Task prompt ▸ In the news report below on halted U.S. food aid to North Korea, copy the text between "WASHINGTON (Reuters) - The" and "Obama to Florida.", inclusive, word for word.

Document segment ▸
------------------------

WASHINGTON (Reuters) - The United States will not go forward with planned food aid to North Korea, the White House said on Friday, after the impoverished nation’s unsuccessful launch of a long-range missile which Washington had warned would have consequences.
“Their efforts to launch a missile clearly demonstrates that they could not be trusted to keep their commitments,” White House National Security Council spokesman Ben Rhodes told reporters traveling with President Barack Obama to Florida.
“Therefore, we are not going forward with an agreement to provide them with any assistance,” he said, warning that North Korea faced additional sanctions if it defied the international community again by taking further “provocative” steps.
North Korea said the missile launch had failed earlier on Friday.
Washington had offered in February to consider providing North Korea with nutritional aid in return for its suspension of uranium enrichment activities and other movement toward the de-nuclearization of the Korean peninsula.
But it had repeatedly cautioned that the test of the long-range missile would jeopardize food aid, and said it would begin working on “additional steps” with other world powers to dissuade Pyongyang from further acts of provocation.
“Today we will begin consultations at the United Nations Security Council about how to deliver a message to the North Koreans that the international community rejects this launch and is prepared to take additional steps, particularly if North Korea continues to go down the road of taking provocative actions,” Rhodes said.
North Korea, embarrassed by the failure of the much-hyped rocket launch, is now widely believed to be weighing undertaking its third nuclear test in order to show its military strength.
“If they continue to take additional provocative actions, we of course have to continue to look at ways in which we could tighten sanctions on the North Koreans, and take additional steps to apply pressure on the regime,” Rhodes said.

------------------------

Data for analysis ▸
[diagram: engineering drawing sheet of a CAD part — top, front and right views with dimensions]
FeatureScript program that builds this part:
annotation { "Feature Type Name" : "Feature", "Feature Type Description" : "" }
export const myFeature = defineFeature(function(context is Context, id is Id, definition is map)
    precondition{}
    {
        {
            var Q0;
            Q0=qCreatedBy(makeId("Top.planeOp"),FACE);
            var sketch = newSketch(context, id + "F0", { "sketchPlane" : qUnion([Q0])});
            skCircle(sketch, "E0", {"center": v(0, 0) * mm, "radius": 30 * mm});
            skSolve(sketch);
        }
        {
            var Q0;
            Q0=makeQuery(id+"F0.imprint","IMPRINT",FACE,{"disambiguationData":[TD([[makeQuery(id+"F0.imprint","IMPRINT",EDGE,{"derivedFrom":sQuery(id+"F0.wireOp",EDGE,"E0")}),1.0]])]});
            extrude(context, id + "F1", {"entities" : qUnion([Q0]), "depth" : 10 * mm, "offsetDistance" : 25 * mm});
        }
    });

------------------------

Answer section ▸
WASHINGTON (Reuters) - The United States will not go forward with planned food aid to North Korea, the White House said on Friday, after the impoverished nation’s unsuccessful launch of a long-range missile which Washington had warned would have consequences.
“Their efforts to launch a missile clearly demonstrates that they could not be trusted to keep their commitments,” White House National Security Council spokesman Ben Rhodes told reporters traveling with President Barack Obama to Florida.